Taylor series is defined as
\[f(x)\quad =\sum _{n=0 }^{\infty}{\frac {f^{n}(a)}{n!}}(x-a)^{n}\quad\]
Lets find derivatives,
\[f^0(c) = \frac{1}{(1-c)}\] \[f^{'}(c) = \frac{1}{(1-c)^2}\] \[f^{''}(c) = \frac{2}{(1-c)^3}\]
\[f^{'''}(c) = \frac{6}{(1-c)^4}\]
\[f^{''''}(c) = \frac{24}{(1-c)^5}\]
As per definition,
\[ f(x) = \frac{1}{(1-c)0!}(x-c)^0+\frac{1}{(1-c)^21!}(x-c)^1+\frac{2}{(1-c)^32!}(x-c)^2+\frac{6}{(1-c)^43!}(x-c)^3+ ...\] \[ = \frac{1}{(1-c)}+\frac{1}{(1-c)^2}(x-c)+\frac{2!}{(1-c)^32!}(x-c)^2+\frac{3!}{(1-c)^43!}(x-c)^3+ ...\] \[ = \frac{1}{(1-c)}+\frac{1}{(1-c)^2}(x-c)+\frac{1}{(1-c)^3}(x-c)^2+\frac{1}{(1-c)^4}(x-c)^3+ ...\] \[ =\sum _{n=0 }^{\infty}\frac {1}{(1-c)^{n+1}}(x-c)^n\]
Using Maclaurin series c = 0,
\[f(x) =\sum _{n=0 }^{\infty}x^n = 1+x+x^2+x^3+x^4+ ..... \]
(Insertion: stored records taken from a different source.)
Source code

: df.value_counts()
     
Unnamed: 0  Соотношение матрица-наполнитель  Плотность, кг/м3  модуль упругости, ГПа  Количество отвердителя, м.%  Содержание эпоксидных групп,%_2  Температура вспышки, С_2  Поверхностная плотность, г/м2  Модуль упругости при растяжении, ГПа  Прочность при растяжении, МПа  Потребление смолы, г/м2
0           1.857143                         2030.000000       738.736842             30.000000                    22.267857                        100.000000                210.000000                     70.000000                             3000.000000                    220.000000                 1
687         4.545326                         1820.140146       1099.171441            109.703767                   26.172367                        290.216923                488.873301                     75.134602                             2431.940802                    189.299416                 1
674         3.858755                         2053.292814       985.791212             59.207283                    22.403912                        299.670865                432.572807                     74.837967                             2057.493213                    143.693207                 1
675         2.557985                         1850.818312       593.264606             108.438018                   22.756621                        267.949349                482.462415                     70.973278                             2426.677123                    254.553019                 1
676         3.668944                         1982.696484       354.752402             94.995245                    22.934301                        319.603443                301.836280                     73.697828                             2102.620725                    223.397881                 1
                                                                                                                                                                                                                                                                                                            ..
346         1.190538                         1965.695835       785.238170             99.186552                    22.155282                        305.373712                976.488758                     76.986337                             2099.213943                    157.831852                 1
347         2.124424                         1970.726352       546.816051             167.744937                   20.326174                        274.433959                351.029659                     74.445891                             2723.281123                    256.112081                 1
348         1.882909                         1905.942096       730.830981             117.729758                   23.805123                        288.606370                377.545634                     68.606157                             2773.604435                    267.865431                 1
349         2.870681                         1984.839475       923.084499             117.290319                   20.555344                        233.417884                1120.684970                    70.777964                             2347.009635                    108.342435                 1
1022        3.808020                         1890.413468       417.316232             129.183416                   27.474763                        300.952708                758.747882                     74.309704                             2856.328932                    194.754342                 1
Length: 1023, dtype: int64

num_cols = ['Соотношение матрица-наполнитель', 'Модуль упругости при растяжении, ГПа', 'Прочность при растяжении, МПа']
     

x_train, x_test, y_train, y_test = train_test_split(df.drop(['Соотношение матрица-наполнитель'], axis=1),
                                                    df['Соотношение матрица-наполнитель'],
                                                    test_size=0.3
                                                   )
The series converges in the interval (-1,1)
Lets find derivatives,
\[f^0(c) = e^c\] \[f^{'}(c) = e^c\] \[f^{''}(c) = e^c\] \[f^{'''}(c) = e^c\] \[f^{''''}(c) = e^c\]
As per definition,
\[ f(x) = \frac{e^c}{0!}(x-c)^0+\frac{e^c}{1!}(x-c)^1+\frac{e^c}{2!}(x-c)^2+\frac{e^c}{3!}(x-c)^4+ ...\]
\[ =e^c \sum _{n=0 }^{\infty}\frac {(x-c)^n}{n!}\]
Using Maclaurin series c = 0,
\[f(x) =\sum _{n=0 }^{\infty}\frac {x^n}{n!} = 1+x+\frac{x^2}{2}+\frac{x^3}{6}+\frac{x^4}{24}+ ..... \]
Test ratio
\[ \frac {a_{n+1}}{a_n} = \frac {x^{n+1}}{(n+1)!} * \frac {n!}{x^n} = \frac {x}{n+1}\]
\[L = \lim_{n\to\infty} \frac {x}{n+1} = 0\]
Hence the series converges for \(\forall\) x in the range (-\(\infty\), \(\infty\))
Lets find derivatives,
\[f^0(c) = ln(1 + c)\]
\[f^{'}(c) = \frac{1}{(c+1)}\]
\[f^{''}(c) = -\frac{1}{(c+1)^2}\]
\[f^{'''}(c) = \frac{2}{(c+1)^3}\]
\[f^{''}(c) = -\frac{6}{(c+1)^4}\]
As per definition,
\[ f(x) = \frac{ln(1+c)}{0!}(x-c)^0+\frac{1}{(c+1)1!}(x-c)^1-\frac{1}{(c+1)^22!}(x-c)^2+\frac{2}{(c+1)^33!}(x-c)^3-\frac{6}{(c+1)^44!}(x-c)^4+ ...\]
\[= ln(1+c)+\frac{1}{(c+1)}(x-c)-\frac{1!}{(c+1)^22*1!}(x-c)^2+\frac{2!}{(c+1)^33*2!}(x-c)^3-\frac{3!}{(c+1)^44*3!}(x-c)^4+ ...\]
\[= ln(1+c)+\frac{1}{(c+1)}(x-c)-\frac{1}{2(c+1)^2}(x-c)^2+\frac{1}{3(c+1)^3}(x-c)^3-\frac{1}{4(c+1)^4}(x-c)^4+ ...\]
\[= ln(1+c)+\sum _{n=0 }^{\infty}(-1)^{n+1}\frac {(x-c)^n}{n(c+1)^n!}\]
Using Maclaurin series c = 0,
\[f(x) =\sum _{n=0 }^{\infty}(-1)^{n+1}\frac {x^n}{n} = x-\frac{x^2}{2}+\frac{x^3}{3}-\frac{x^4}{4}+ ..... \]
Test ratio
\[ \frac {a_{n+1}}{a_n} = \frac {(-1)^{n+1+1}x^{n+1}}{(n+1)} * \frac {n}{(-1)^{n+1}x^{n}} = \frac {-xn}{n+1}\]
\[L = \lim_{n\to\infty} | \frac {-xn}{n+1}| = |x|\]
Hence the series converges for x in the range (-1, 1).